Work order:
Repeat the records verbatim and leave the pictures out of your copy.

Source information:
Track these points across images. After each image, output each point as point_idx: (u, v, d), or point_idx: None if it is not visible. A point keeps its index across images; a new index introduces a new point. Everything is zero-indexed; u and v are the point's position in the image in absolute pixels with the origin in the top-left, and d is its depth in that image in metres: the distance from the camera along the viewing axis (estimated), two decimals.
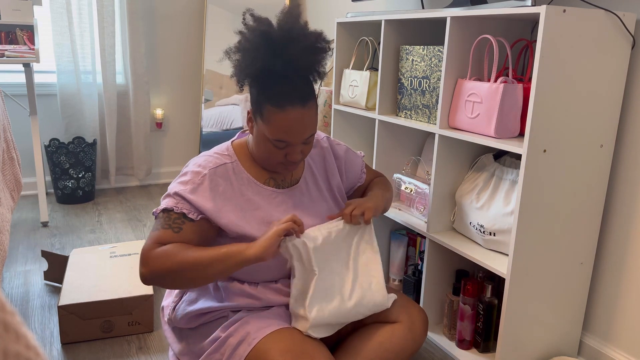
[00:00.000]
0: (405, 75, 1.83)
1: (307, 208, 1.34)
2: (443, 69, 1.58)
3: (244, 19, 1.21)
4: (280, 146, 1.22)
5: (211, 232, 1.25)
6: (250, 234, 1.24)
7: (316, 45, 1.20)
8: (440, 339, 1.77)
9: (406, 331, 1.34)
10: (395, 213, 1.91)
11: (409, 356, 1.34)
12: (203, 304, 1.30)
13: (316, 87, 1.29)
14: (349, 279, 1.29)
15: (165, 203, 1.22)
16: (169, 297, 1.42)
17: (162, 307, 1.44)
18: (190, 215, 1.20)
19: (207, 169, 1.24)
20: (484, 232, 1.59)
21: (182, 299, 1.36)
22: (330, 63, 2.44)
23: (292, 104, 1.16)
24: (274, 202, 1.30)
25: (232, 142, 1.34)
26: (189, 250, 1.17)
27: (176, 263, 1.15)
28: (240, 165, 1.29)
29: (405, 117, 1.85)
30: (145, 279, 1.18)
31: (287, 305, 1.31)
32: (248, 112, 1.27)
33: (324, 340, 1.37)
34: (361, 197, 1.50)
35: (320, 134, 1.47)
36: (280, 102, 1.16)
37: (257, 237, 1.24)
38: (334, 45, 1.97)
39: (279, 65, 1.16)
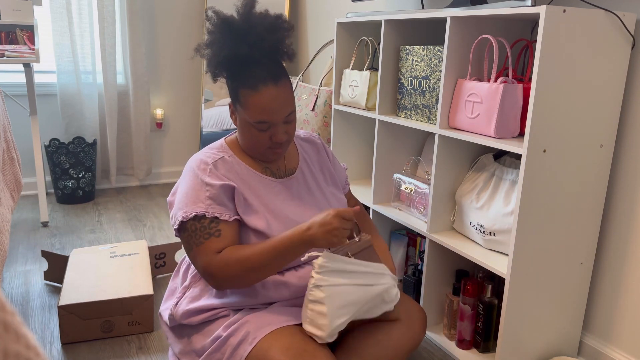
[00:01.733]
0: (405, 75, 1.83)
1: (304, 197, 1.37)
2: (443, 69, 1.58)
3: (207, 16, 1.25)
4: (263, 128, 1.24)
5: (243, 228, 1.28)
6: (258, 227, 1.26)
7: (275, 25, 1.24)
8: (440, 339, 1.77)
9: (404, 329, 1.34)
10: (395, 213, 1.91)
11: (407, 354, 1.35)
12: (205, 301, 1.31)
13: (288, 67, 1.34)
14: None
15: (193, 210, 1.22)
16: (168, 301, 1.42)
17: (160, 313, 1.43)
18: (223, 218, 1.22)
19: (211, 161, 1.28)
20: (484, 232, 1.59)
21: (185, 295, 1.36)
22: (330, 63, 2.44)
23: (264, 83, 1.20)
24: (273, 190, 1.33)
25: (224, 139, 1.38)
26: (247, 250, 1.19)
27: (241, 269, 1.18)
28: (238, 158, 1.32)
29: (405, 117, 1.85)
30: (219, 288, 1.22)
31: (287, 302, 1.31)
32: (229, 105, 1.31)
33: None
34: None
35: (313, 133, 1.51)
36: (253, 84, 1.20)
37: (263, 229, 1.25)
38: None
39: (244, 50, 1.21)
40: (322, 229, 1.14)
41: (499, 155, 1.69)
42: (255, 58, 1.22)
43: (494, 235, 1.56)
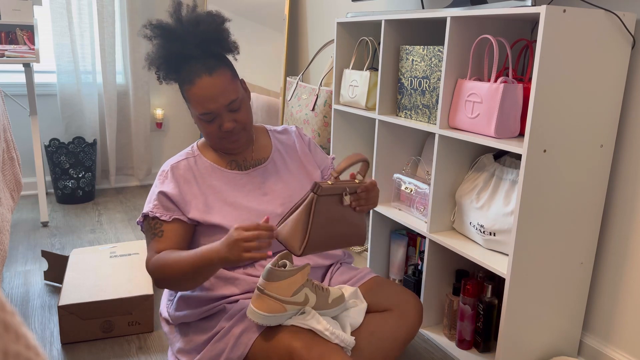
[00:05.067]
0: (405, 75, 1.83)
1: (274, 186, 1.40)
2: (443, 69, 1.58)
3: (145, 27, 1.33)
4: (208, 119, 1.30)
5: (188, 229, 1.33)
6: (215, 222, 1.31)
7: (199, 19, 1.31)
8: (440, 339, 1.77)
9: (398, 319, 1.33)
10: (395, 213, 1.91)
11: (403, 344, 1.33)
12: (196, 297, 1.34)
13: (232, 58, 1.40)
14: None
15: (146, 211, 1.33)
16: (165, 296, 1.45)
17: (160, 312, 1.45)
18: (163, 218, 1.30)
19: (168, 166, 1.37)
20: (484, 232, 1.59)
21: (177, 294, 1.40)
22: (330, 63, 2.44)
23: (198, 75, 1.27)
24: (238, 183, 1.37)
25: (197, 141, 1.46)
26: (171, 258, 1.22)
27: (168, 274, 1.22)
28: (203, 157, 1.39)
29: (405, 117, 1.85)
30: (158, 286, 1.29)
31: None
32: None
33: None
34: None
35: (290, 126, 1.56)
36: (190, 79, 1.28)
37: (222, 223, 1.31)
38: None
39: (177, 47, 1.28)
40: (226, 247, 1.14)
41: (499, 155, 1.69)
42: (189, 54, 1.28)
43: (494, 235, 1.56)
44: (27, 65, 2.70)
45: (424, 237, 1.82)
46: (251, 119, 1.37)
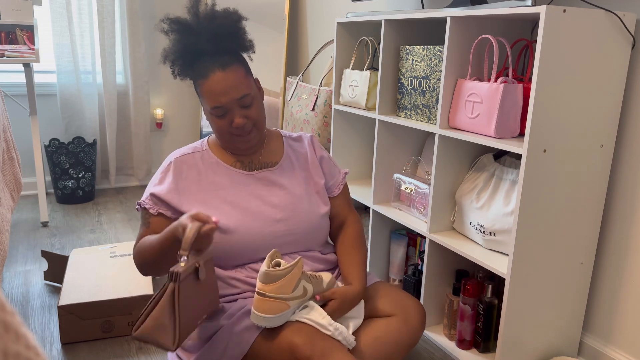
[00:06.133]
0: (405, 75, 1.83)
1: (277, 191, 1.39)
2: (443, 69, 1.58)
3: (162, 22, 1.35)
4: (219, 113, 1.31)
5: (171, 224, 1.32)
6: None
7: (219, 15, 1.32)
8: (440, 339, 1.77)
9: (401, 324, 1.33)
10: (395, 213, 1.91)
11: (406, 349, 1.34)
12: None
13: (247, 56, 1.41)
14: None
15: (142, 196, 1.37)
16: None
17: None
18: (150, 211, 1.33)
19: (174, 157, 1.38)
20: (484, 232, 1.59)
21: None
22: (330, 63, 2.44)
23: (212, 70, 1.29)
24: (242, 182, 1.38)
25: (208, 137, 1.46)
26: (145, 243, 1.28)
27: (143, 256, 1.28)
28: (211, 153, 1.41)
29: (405, 117, 1.85)
30: (142, 273, 1.34)
31: None
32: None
33: None
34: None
35: (305, 133, 1.54)
36: (203, 73, 1.30)
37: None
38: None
39: (192, 41, 1.30)
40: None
41: (499, 155, 1.69)
42: (202, 49, 1.30)
43: (494, 235, 1.56)
44: (27, 65, 2.70)
45: (424, 237, 1.82)
46: (263, 118, 1.37)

Response to this exercise:
Track these points across images. After each image, output each point as point_idx: (u, v, d), or point_idx: None if it is not visible. A point keeps its index across images; a new index introduces a new point. Everything is zero-indexed; u and v are the point's position in the image in absolute pixels with the origin in the top-left, and d is its depth in that image in metres: the distance from the camera along the viewing axis (estimated), two decimals.
[00:00.000]
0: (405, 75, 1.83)
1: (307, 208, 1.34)
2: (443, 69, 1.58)
3: (244, 19, 1.21)
4: (280, 146, 1.22)
5: (211, 232, 1.25)
6: (250, 234, 1.24)
7: (316, 45, 1.20)
8: (440, 339, 1.77)
9: (406, 331, 1.34)
10: (395, 213, 1.91)
11: (409, 356, 1.34)
12: (203, 304, 1.30)
13: (316, 87, 1.29)
14: (349, 279, 1.29)
15: (165, 203, 1.22)
16: (169, 297, 1.42)
17: (162, 307, 1.44)
18: (190, 215, 1.20)
19: (207, 169, 1.24)
20: (484, 232, 1.59)
21: (182, 299, 1.36)
22: (330, 63, 2.44)
23: (292, 104, 1.16)
24: (274, 202, 1.30)
25: (232, 142, 1.34)
26: (189, 250, 1.17)
27: (176, 263, 1.15)
28: (240, 165, 1.29)
29: (405, 117, 1.85)
30: (145, 279, 1.18)
31: (287, 305, 1.31)
32: (248, 112, 1.27)
33: (324, 340, 1.37)
34: (361, 197, 1.50)
35: (320, 134, 1.47)
36: (280, 102, 1.16)
37: (257, 237, 1.24)
38: (334, 45, 1.97)
39: (279, 65, 1.16)
[00:01.733]
0: (405, 75, 1.83)
1: (304, 197, 1.37)
2: (443, 69, 1.58)
3: (207, 16, 1.25)
4: (263, 128, 1.24)
5: (243, 228, 1.28)
6: (258, 227, 1.26)
7: (275, 25, 1.24)
8: (440, 339, 1.77)
9: (404, 329, 1.34)
10: (395, 213, 1.91)
11: (407, 354, 1.35)
12: (205, 301, 1.31)
13: (288, 67, 1.34)
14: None
15: (193, 210, 1.22)
16: (168, 301, 1.42)
17: (160, 313, 1.43)
18: (223, 218, 1.22)
19: (211, 161, 1.28)
20: (484, 232, 1.59)
21: (185, 295, 1.36)
22: (330, 63, 2.44)
23: (264, 83, 1.20)
24: (273, 190, 1.33)
25: (224, 139, 1.38)
26: (247, 250, 1.19)
27: (241, 269, 1.18)
28: (238, 158, 1.32)
29: (405, 117, 1.85)
30: (219, 288, 1.22)
31: (287, 302, 1.31)
32: (229, 105, 1.31)
33: None
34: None
35: (313, 133, 1.51)
36: (253, 84, 1.20)
37: (263, 229, 1.25)
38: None
39: (244, 50, 1.21)
40: (322, 229, 1.14)
41: (499, 155, 1.69)
42: (255, 58, 1.22)
43: (494, 235, 1.56)
[00:05.067]
0: (405, 75, 1.83)
1: (274, 186, 1.40)
2: (443, 69, 1.58)
3: (145, 27, 1.33)
4: (208, 119, 1.30)
5: (188, 229, 1.33)
6: (215, 222, 1.31)
7: (199, 19, 1.31)
8: (440, 339, 1.77)
9: (398, 319, 1.33)
10: (395, 213, 1.91)
11: (403, 344, 1.33)
12: (196, 297, 1.34)
13: (232, 58, 1.40)
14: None
15: (146, 211, 1.33)
16: (165, 296, 1.45)
17: (160, 312, 1.45)
18: (163, 218, 1.30)
19: (168, 166, 1.37)
20: (484, 232, 1.59)
21: (177, 294, 1.40)
22: (330, 63, 2.44)
23: (198, 75, 1.27)
24: (238, 183, 1.37)
25: (197, 141, 1.46)
26: (171, 258, 1.22)
27: (168, 274, 1.22)
28: (203, 157, 1.39)
29: (405, 117, 1.85)
30: (158, 286, 1.29)
31: None
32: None
33: None
34: None
35: (290, 126, 1.56)
36: (190, 79, 1.28)
37: (222, 223, 1.31)
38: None
39: (177, 47, 1.28)
40: (226, 247, 1.14)
41: (499, 155, 1.69)
42: (189, 54, 1.28)
43: (494, 235, 1.56)
44: (27, 65, 2.70)
45: (424, 237, 1.82)
46: (251, 119, 1.37)
[00:06.133]
0: (405, 75, 1.83)
1: (277, 191, 1.39)
2: (443, 69, 1.58)
3: (162, 22, 1.35)
4: (219, 113, 1.31)
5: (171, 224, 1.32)
6: None
7: (219, 15, 1.32)
8: (440, 339, 1.77)
9: (401, 324, 1.33)
10: (395, 213, 1.91)
11: (406, 349, 1.34)
12: None
13: (247, 56, 1.41)
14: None
15: (142, 196, 1.37)
16: None
17: None
18: (150, 211, 1.33)
19: (174, 157, 1.38)
20: (484, 232, 1.59)
21: None
22: (330, 63, 2.44)
23: (212, 70, 1.29)
24: (242, 182, 1.38)
25: (208, 137, 1.46)
26: (145, 243, 1.28)
27: (143, 256, 1.28)
28: (211, 153, 1.41)
29: (405, 117, 1.85)
30: (142, 273, 1.34)
31: None
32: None
33: None
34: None
35: (305, 133, 1.54)
36: (203, 73, 1.30)
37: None
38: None
39: (192, 41, 1.30)
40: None
41: (499, 155, 1.69)
42: (202, 49, 1.30)
43: (494, 235, 1.56)
44: (27, 65, 2.70)
45: (424, 237, 1.82)
46: (263, 118, 1.37)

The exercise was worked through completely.